Permettez-moi tout d'abord de rappeler la promesse que vous avez faite, monsieur le ministre, devant les représentants de la nation dans cet hémicycle, le 16 novembre 2017, lors de l'examen du projet de loi de finances pour 2018. À l'époque, vous vous engagiez à ramener le taux de l'impôt sur les sociétés de 33,3 % à 25 % sur l'ensemble du quinquennat, soit une baisse de charges fiscales de plus de 11 milliards d'euros pour les entreprises. Le 23 novembre 2017, vous réitériez devant les sénateurs l'engagement solennel de redonner du souffle à des entreprises françaises asphyxiées par les charges qui grèvent leur compétitivité. La main sur le coeur, vous promettiez de ramener le taux de l'impôt sur les sociétés à 28 %, dès 2018, sur la fraction de bénéfices inférieure à 500 000 euros ; pour tous les bénéfices, ce taux serait ramené à 31 % en 2019, à 28 % en 2020, à 26,5 % en 2021 et à 25 % en 2022.
Malheureusement, seize mois vous auront suffi pour trahir la confiance des entreprises et revenir sur votre promesse. En proposant un taux différent de celui initialement prévu pour l'année 2019, vous ne vous contentez pas de dévier de votre trajectoire. Au total, ce sont 1,76 milliard d'euros d'impôts supplémentaires que vous créez.
Certes, la semaine dernière, vous avez affirmé devant la commission des finances que votre revirement n'était qu'une modification conjoncturelle liée à la transformation du CICE en allègement de charges pérenne et que la promesse d'un taux de 25 % en 2022 serait tenue. Or l'argument du CICE ne tient pas, car l'impact de sa transformation était connu bien avant décembre dernier.
Comment vous croire sur parole alors qu'à peine un an et demi après votre première déclaration, vous sollicitez encore un nouvel effort de la part des entreprises dont le chiffre d'affaires dépasse 250 millions d'euros ? Ces entreprises ne sont pas toutes des multinationales ou des grands groupes du CAC 40, loin de là !
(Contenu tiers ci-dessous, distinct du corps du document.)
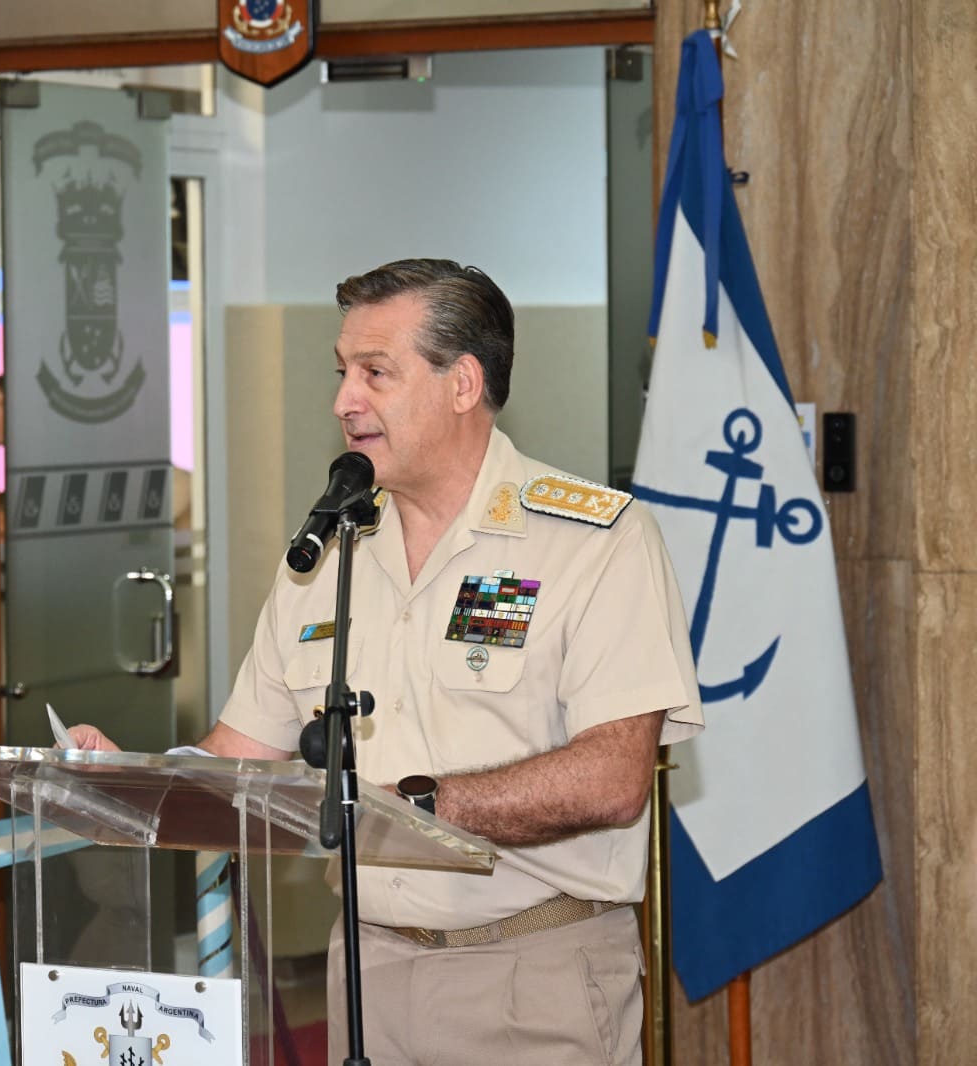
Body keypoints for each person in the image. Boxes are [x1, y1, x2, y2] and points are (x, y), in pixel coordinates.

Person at [71, 258, 702, 1065]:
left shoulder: (594, 544)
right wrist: (127, 781)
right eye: (342, 372)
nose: (344, 400)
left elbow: (614, 778)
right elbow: (240, 755)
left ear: (463, 384)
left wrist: (417, 805)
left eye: (376, 372)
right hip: (366, 972)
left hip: (531, 978)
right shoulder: (326, 554)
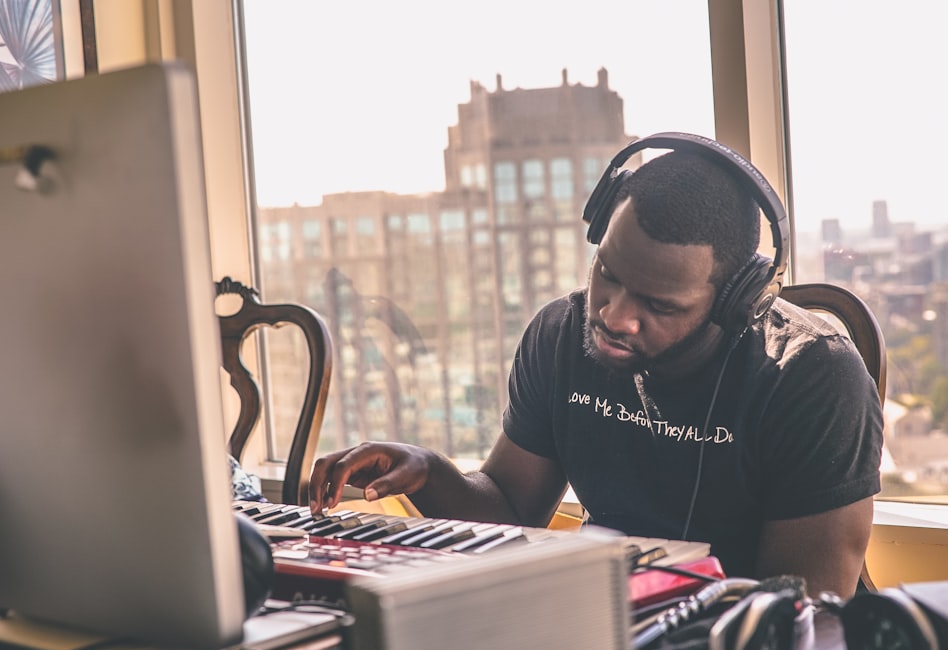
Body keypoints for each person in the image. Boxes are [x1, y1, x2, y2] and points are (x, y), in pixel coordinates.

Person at [308, 136, 884, 599]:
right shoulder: (560, 335)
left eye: (658, 305)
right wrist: (431, 472)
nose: (614, 316)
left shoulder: (813, 376)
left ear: (737, 299)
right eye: (607, 272)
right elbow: (510, 507)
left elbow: (801, 610)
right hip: (597, 623)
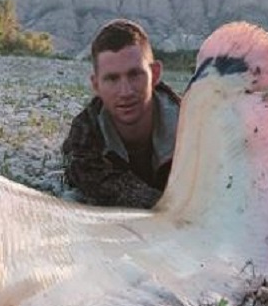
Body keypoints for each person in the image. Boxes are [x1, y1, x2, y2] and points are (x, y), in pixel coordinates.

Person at [61, 19, 181, 208]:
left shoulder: (192, 126)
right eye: (112, 79)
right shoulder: (84, 133)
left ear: (155, 74)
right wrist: (164, 205)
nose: (125, 92)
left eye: (135, 75)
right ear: (96, 85)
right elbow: (93, 183)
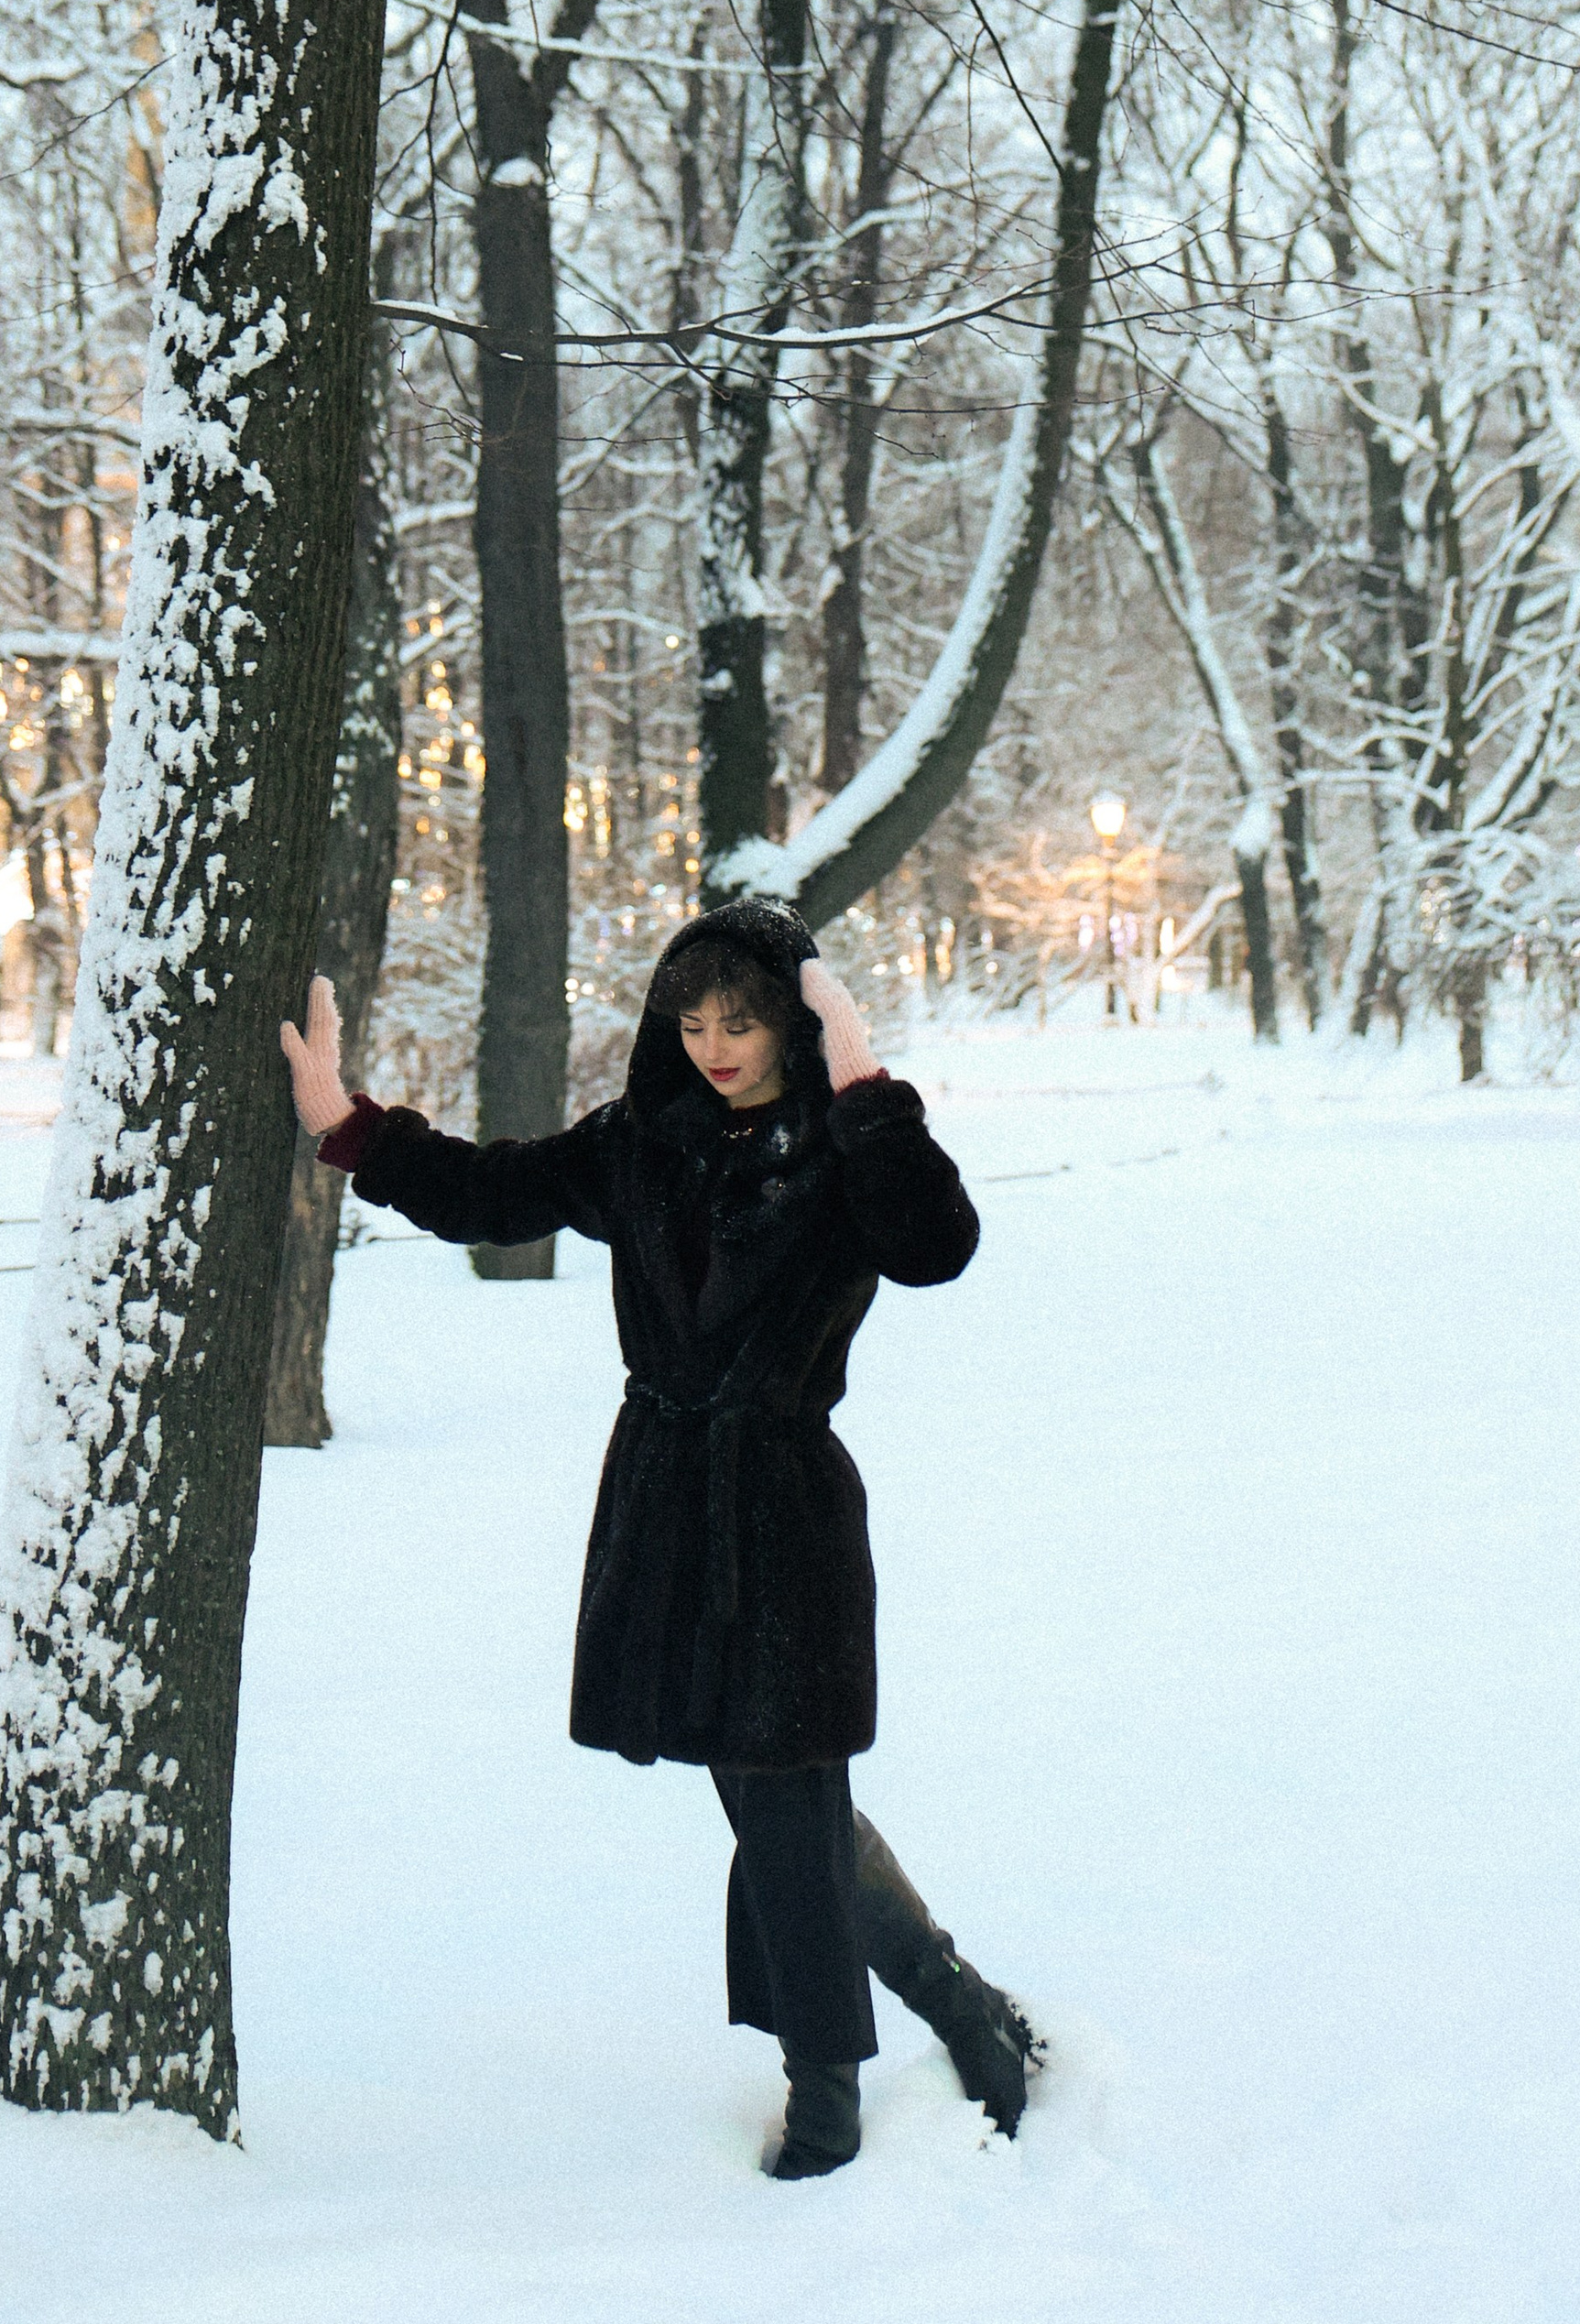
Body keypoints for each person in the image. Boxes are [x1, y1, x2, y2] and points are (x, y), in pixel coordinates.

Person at [280, 891, 1039, 2179]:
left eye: (741, 1018)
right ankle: (962, 2005)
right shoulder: (647, 1141)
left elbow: (939, 1244)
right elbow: (490, 1188)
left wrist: (864, 1085)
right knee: (766, 1793)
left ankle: (830, 2096)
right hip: (669, 1510)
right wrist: (347, 1125)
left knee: (788, 1797)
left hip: (785, 1509)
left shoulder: (843, 1146)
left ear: (795, 1020)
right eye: (691, 1021)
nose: (715, 1045)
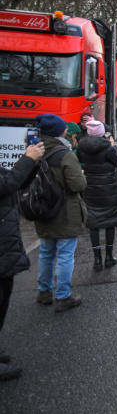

Comment nos dirigeants d'entreprises peuvent-ils vous croire alors que vous avez refusé de réaffirmer devant la commission des finances le maintien de la trajectoire du taux d'imposition à 28 % en 2020 et 26,5 % en 2021 ? C'est la crédibilité de l'État et du Président de la République qui est en jeu.
Inutile de rappeler que les dépenses publiques ont augmenté de 44 milliards d'euros en deux ans et que la dette a poursuivi son envolée – elle s'est accrue de 150 milliards d'euros supplémentaires pour atteindre le niveau record de 2 315 milliards au 31 décembre 2018. Dans la mesure où vous ne faites pas d'effort pour réduire la dépense publique, vous choisissez la seule solution alternative possible : continuer à augmenter les impôts.
À l'heure où le déficit de notre balance commerciale culmine à près de 60 milliards d'euros, contre 280 milliards d'excédent pour l'Allemagne, l'inconstance fiscale de votre ministère est mortifère. Faute d'offrir une visibilité sur l'avenir, vous tuez dans l'oeuf tout espoir de compétitivité. Ainsi, au détour d'un texte relatif à la taxation du numérique, vous revenez sur un de vos engagements, au détriment de la compétitivité de notre pays.
J'en viens à l'article 1er du projet de loi, qui a focalisé l'attention des observateurs, probablement pour mieux éclipser votre manoeuvre à l'article 2.
Nous partageons votre objectif de soumettre les mastodontes du numérique que sont les GAFA à un plus juste niveau d'imposition. C'est une question d'équité devant l'impôt, alors que l'évasion fiscale révolte à juste titre nos compatriotes. C'est également une nécessité budgétaire, sachant que notre niveau de déficit est la risée de l'Europe. Il est indispensable de mieux taxer les géants du numérique, tant il est inconcevable et insupportable que ces multinationales soient soumises à un taux moyen d'imposition bien plus faible que les entreprises traditionnelles.